Alors pourquoi ne pas faire un saut au Domaine de la Romanée-Conti ou chez les Selosse acheter une caisse de six bouteilles et la revendre vingt fois plus chère sur un site de revente en ligne ? Car c’est impossible ! Ces bouteilles sont vendues par les domaines sur allocations aux meilleurs restaurants du monde, aux meilleurs cavistes, à quelques chanceux de la première heure ou à certains particuliers fortunés ayant montré patte blanche plusieurs années durant.
Alors, comment est-ce possible que ces bouteilles s’arrachent sur internet, qui plus est à prix stratosphérique ? Certains des acteurs cités plus haut, peu scrupuleux, revendent leurs bouteilles, favorisant de fait l’envolée des prix et l’avènement d’un marché noir, quitte à perdre leur allocation si le domaine les prend en flagrant délit.
Compte tenu des plus-values, mettre la main sur ces bouteilles attise les convoitises. Certains individus aux techniques bien rôdées parcourent l’Europe pour dénicher lesdites bouteilles chez les cavistes, restaurants, hôtels, clubs… D’autres, plus machiavéliques encore, utilisent des stratagèmes pointus : le sommelier d’un hôtel 5-étoiles sudiste nous soufflait l’autre jour la récurrence de couples commandant des bouteilles rares en chambre, en précisant de ne pas les déboucher… Afin de les revendre ensuite sur internet au prix d’un rognon sain sur le marché noir.
Comment lutter contre la spéculation dans le monde du vin ?

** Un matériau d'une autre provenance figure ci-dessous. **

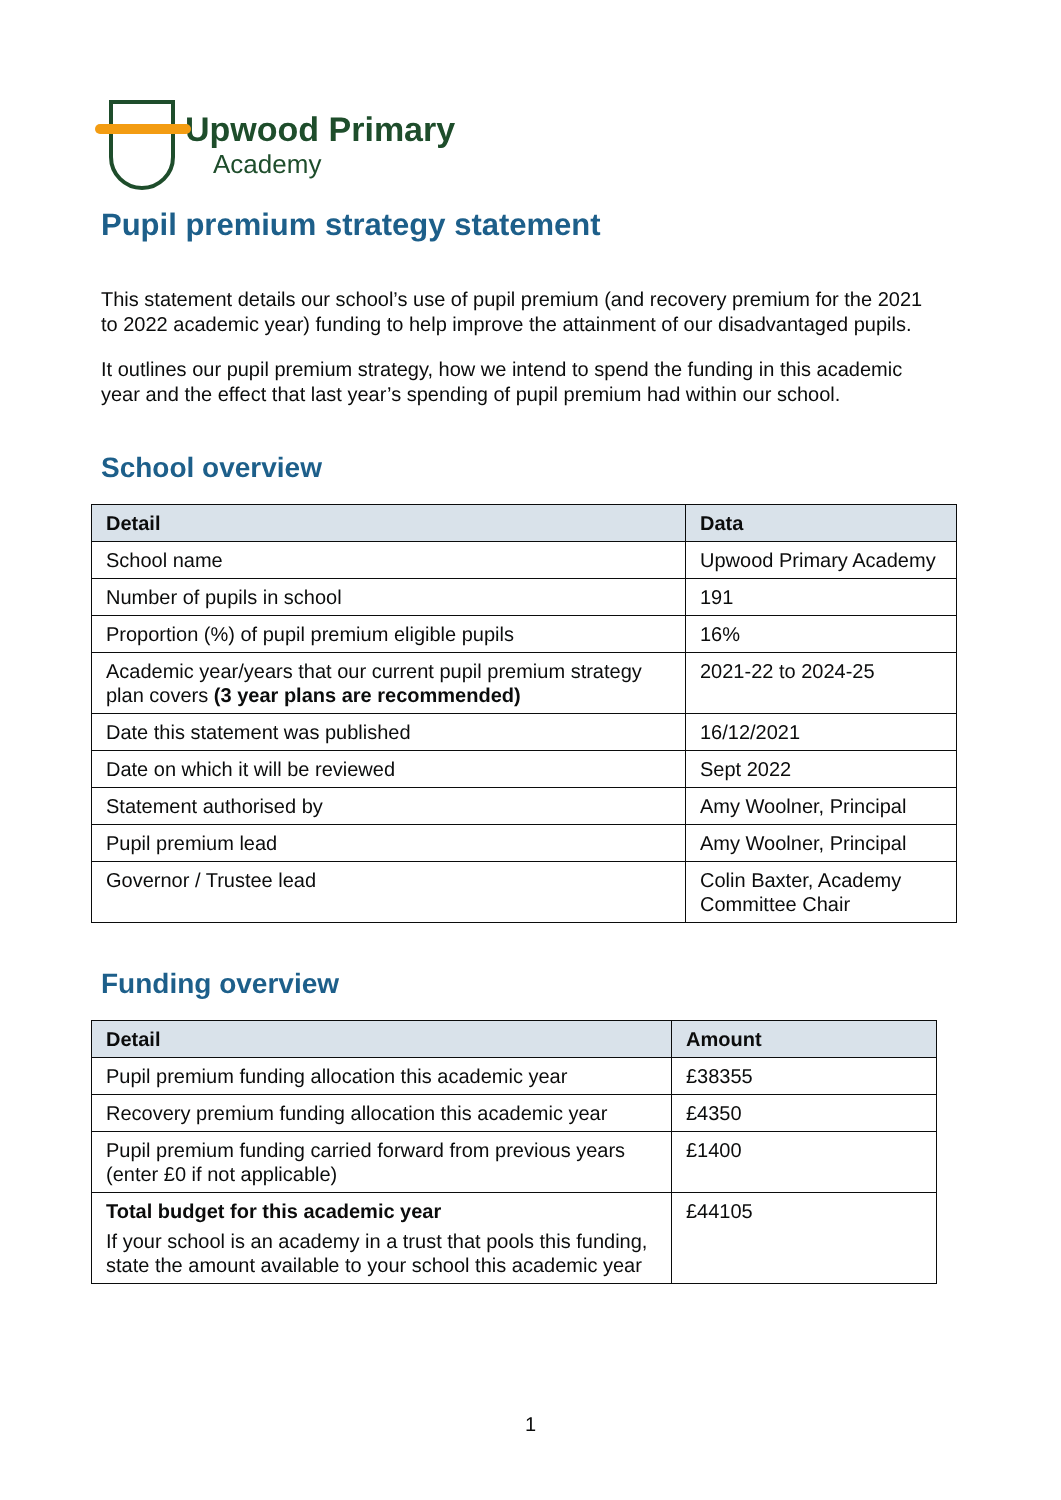Upwood Primary
Academy
Pupil premium strategy statement
This statement details our school’s use of pupil premium (and recovery premium for the 2021 to 2022 academic year) funding to help improve the attainment of our disadvantaged pupils.
It outlines our pupil premium strategy, how we intend to spend the funding in this academic year and the effect that last year’s spending of pupil premium had within our school.
School overview
| Detail | Data |
| --- | --- |
| School name | Upwood Primary Academy |
| Number of pupils in school | 191 |
| Proportion (%) of pupil premium eligible pupils | 16% |
| Academic year/years that our current pupil premium strategy plan covers (3 year plans are recommended) | 2021-22 to 2024-25 |
| Date this statement was published | 16/12/2021 |
| Date on which it will be reviewed | Sept 2022 |
| Statement authorised by | Amy Woolner, Principal |
| Pupil premium lead | Amy Woolner, Principal |
| Governor / Trustee lead | Colin Baxter, Academy Committee Chair |
Funding overview
| Detail | Amount |
| --- | --- |
| Pupil premium funding allocation this academic year | £38355 |
| Recovery premium funding allocation this academic year | £4350 |
| Pupil premium funding carried forward from previous years (enter £0 if not applicable) | £1400 |
| Total budget for this academic year If your school is an academy in a trust that pools this funding, state the amount available to your school this academic year | £44105 |
1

A première vue : lutter contre la spéculation dans le monde du vin est vain, dans un marché mondialisé au sein duquel le régulateur aura toujours un train de retard sur l’acteur.

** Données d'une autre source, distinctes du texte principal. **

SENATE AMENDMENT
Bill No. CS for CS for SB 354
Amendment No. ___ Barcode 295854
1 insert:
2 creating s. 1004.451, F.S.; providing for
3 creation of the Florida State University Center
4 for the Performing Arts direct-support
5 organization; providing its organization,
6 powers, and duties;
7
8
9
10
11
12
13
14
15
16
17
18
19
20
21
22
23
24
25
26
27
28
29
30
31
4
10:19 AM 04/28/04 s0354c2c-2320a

Les vignerons sont érigés en stars et les domaines sont devenus des marques, le contenant de leurs bouteilles comptant d’ailleurs plus que le contenu. Ainsi, lors d’une visite récente au domaine de la Romanée-Conti, son propriétaire Aubert de Villaine nous répondait que ses bouteilles ne valaient rien sans l’étiquette, alors que nous nous étonnions de voir des palettes de nectars entreposées sans sécurité aucune à l’entrée du domaine. Lesquelles étiquettes, elles, siestant sûrement dans un coffre-fort ou tout simplement sous l’oreiller d’Aubert.

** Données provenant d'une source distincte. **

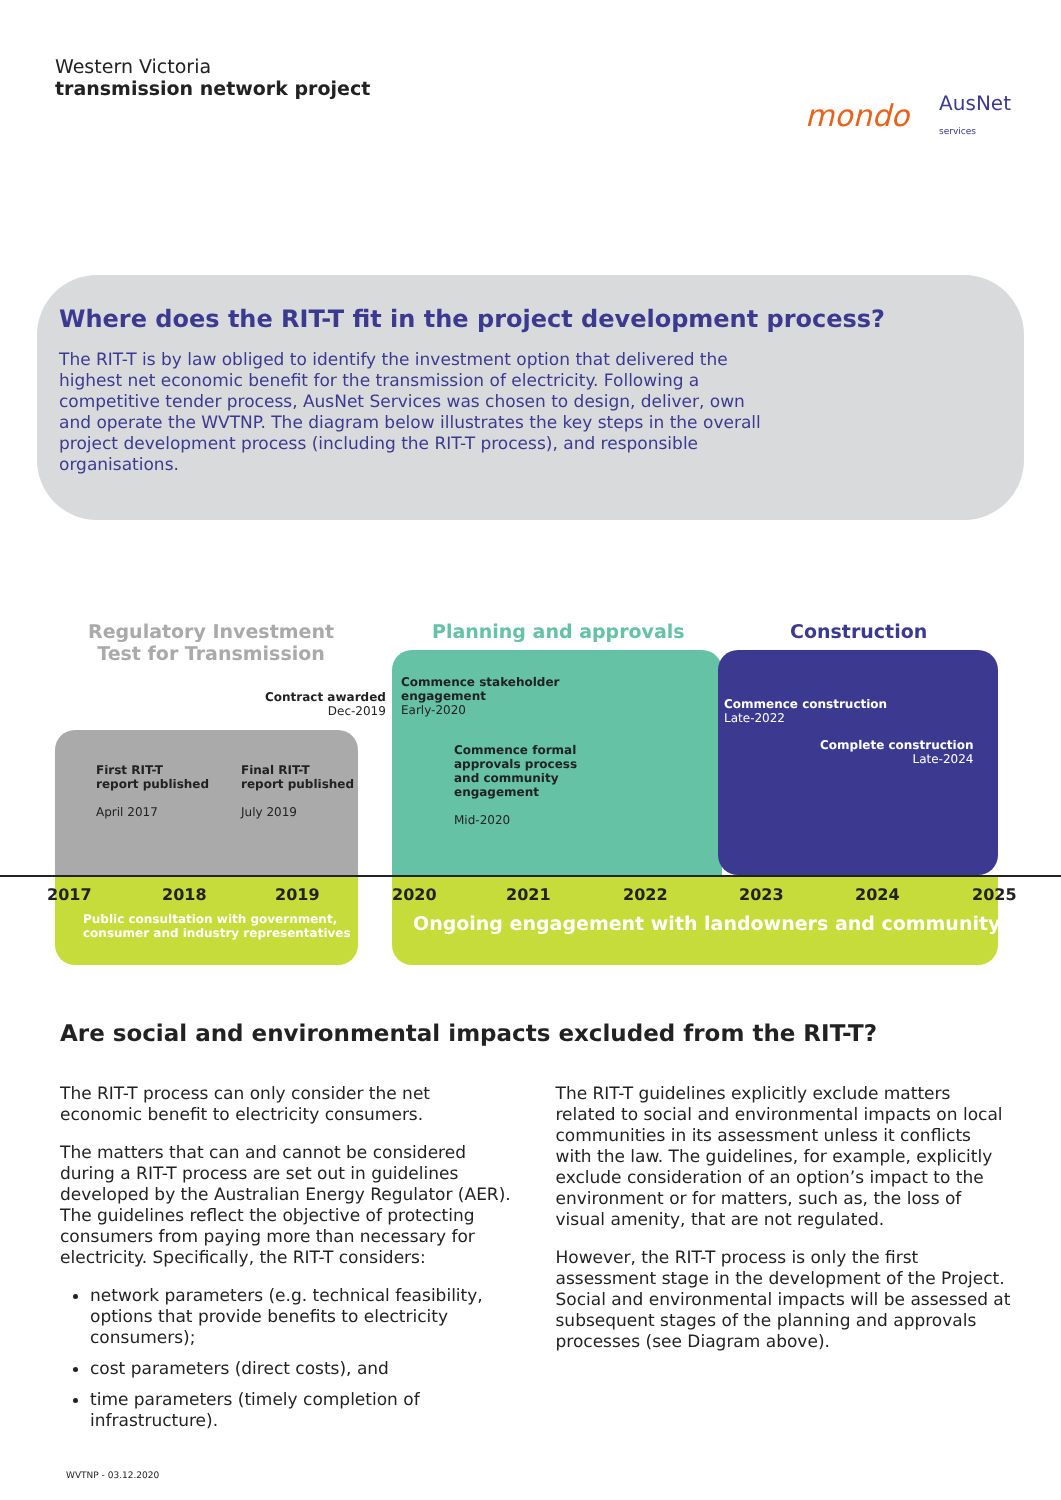Western Victoria
transmission network project
mondo AusNet
services
Where does the RIT-T fit in the project development process?
The RIT-T is by law obliged to identify the investment option that delivered the highest net economic benefit for the transmission of electricity. Following a competitive tender process, AusNet Services was chosen to design, deliver, own and operate the WVTNP. The diagram below illustrates the key steps in the overall project development process (including the RIT-T process), and responsible organisations.
Regulatory Investment
Test for Transmission
Planning and approvals Construction
Contract awarded
Dec-2019
Commence stakeholder
engagement
Early-2020
Commence construction
Late-2022
Complete construction
Late-2024
First RIT-T
report published
April 2017
Final RIT-T
report published
July 2019
Commence formal
approvals process
and community
engagement
Mid-2020
2017 2018 2019 2020 2021 2022 2023 2024 2025
Public consultation with government,
consumer and industry representatives
Ongoing engagement with landowners and community
Are social and environmental impacts excluded from the RIT-T?
The RIT-T process can only consider the net economic benefit to electricity consumers.
The matters that can and cannot be considered during a RIT-T process are set out in guidelines developed by the Australian Energy Regulator (AER). The guidelines reflect the objective of protecting consumers from paying more than necessary for electricity. Specifically, the RIT-T considers:
network parameters (e.g. technical feasibility, options that provide benefits to electricity consumers);
cost parameters (direct costs), and
time parameters (timely completion of infrastructure).
The RIT-T guidelines explicitly exclude matters related to social and environmental impacts on local communities in its assessment unless it conflicts with the law. The guidelines, for example, explicitly exclude consideration of an option’s impact to the environment or for matters, such as, the loss of visual amenity, that are not regulated.
However, the RIT-T process is only the first assessment stage in the development of the Project. Social and environmental impacts will be assessed at subsequent stages of the planning and approvals processes (see Diagram above).
WVTNP - 03.12.2020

Néanmoins, la majorité des professionnels du vin agissent pour limiter la spéculation : les cavistes ne vendent qu’à des clients dont ils sont à peu près sûrs de l’honnêteté, nombreux sommeliers appliquent des coefficients raisonnables sur les flacons (voire ne les mettent pas sur carte et ne les proposent qu’à leurs clients fidèles), des vignerons ayant du stock abondent le marché en volume lorsque les prix décollent trop, d’autres intègrent sur leurs bouteilles des puces NFT (« non-fungible tokens ») permettant de suivre le parcours de vente et revente de la bouteille et donc de cibler leurs clients spéculateurs… Enfin, quelques-uns, soucieux d’avoir aussi leur part du gâteau, vendent directement leurs bouteilles aux places de marché, à prix déjà spéculatif.
En bref, si le combat pour boire de belles bouteilles à prix raisonnables n’est pas perdu, il est mal engagé, surtout compte tenu des aléas climatiques et de la réduction de la production. La folie est telle que la production de certains vignerons ayant travaillé dans des domaines prestigieux et spéculatifs, et n’ayant même pas produit leur premier millésime, est déjà vendue à l’étranger…
Un point positif tout de même ? Compte tenu du fait qu’il soit de plus en plus difficile de s’offrir une bouteille de bourgogne ou un grand cru classé bordelais, les amateurs se tournent vers d’autres régions, au sein desquelles la qualité des vins s’est largement accrue ces dernières années, à commencer par l’Alsace, la Loire, le Languedoc-Roussillon, le Beaujolais ou la Provence.